En otro tiempo, al preguntarme si en alguna ocasión me plantearía ser director de un centro
educativo, mi respuesta, con cara de sorpresa y desagrado hubiera sido: "¡ni de coña!", como respondí en alguna que otra ocasión. Sin embargo, aquí estamos, haciendo el curso del INTEF sobre formación inicial en dirección de centros.

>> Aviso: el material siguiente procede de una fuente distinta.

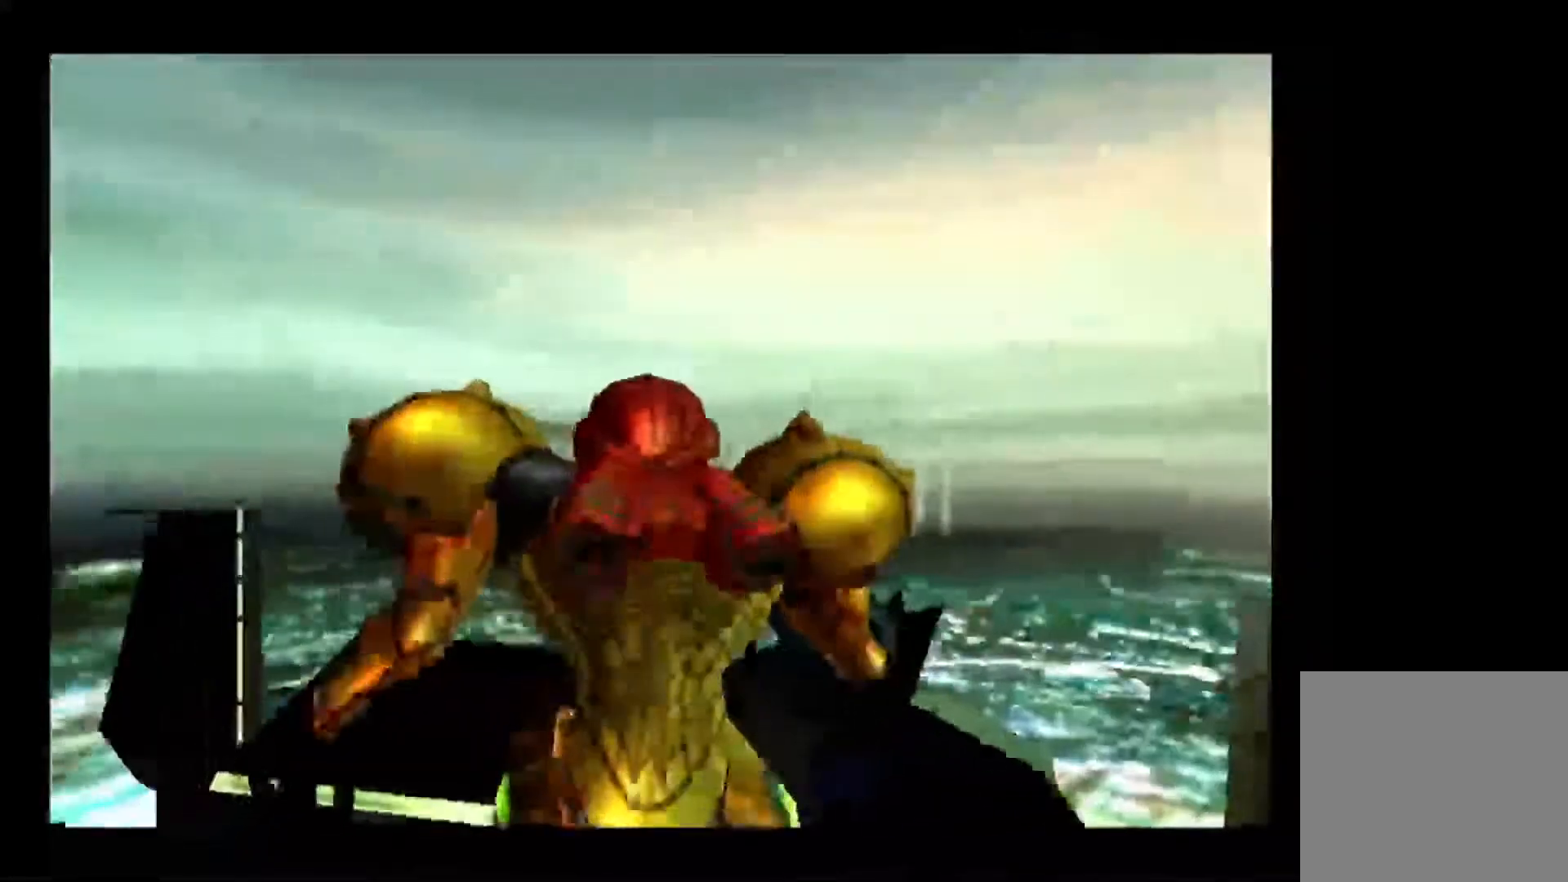
{"buttons": [], "left_stick": "up-right", "right_stick": "center", "events": []}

¿Por qué? ¿a qué se debe este cambio? El devenir de los años me ha venido demostrando que el cambio es posible, que la mejora de la realidad de los centros es perfectamente factible, que un centro se puede transformar en aquello que las personas que en él intervienen (profesorado, familias y alumnado, principalmente) deseen. Nunca pensé que podría contar con un equipo humano como el que hoy tenemos en el IES Carmen de Burgos, de Huércal de Almería, un equipo que viene demostrando que la innovación la hacen las personas, y que cualquier iniciativa personal o grupal es factible, venga de donde venga. Para ello, hace falta un equipo directivo que, como el actual, considere que la escuela no es del profesorado, no pertenece al profesorado más que a las familias, al alumnado, o al contexto social donde se encuentra. Un equipo directivo (y principalmente un director) que defienda a capa y espada cualquier innovación que suponga una mejora en los aprendizajes, en la convivencia, en la apertura de los centros, venga de donde venga, y opine lo que opine el resto del claustro, aunque siempre con el discurso de unir y no de dividir. Solo de esta forma, protegiendo la innovación ligada a actuaciones de éxito y la democratización de los centros, es posible transformar la escuela. Y está sucediendo, en mi centro. Es por eso que no quiero que se pierda este camino, y que se siga profundizando en mil y una propuestas por realizar, que siguen flotando constantemente en el ambiente de mi claustro. Nunca agradeceré lo suficiente al amigo @jlcastilloch que hace años me hablara del concepto de "Adhocracia". En ese momento debo reconocer que no le hice mucho caso, pero ahora creo que es clave en la mejora de la escuela. A esto me refiero cuando pienso y hablo de mi centro.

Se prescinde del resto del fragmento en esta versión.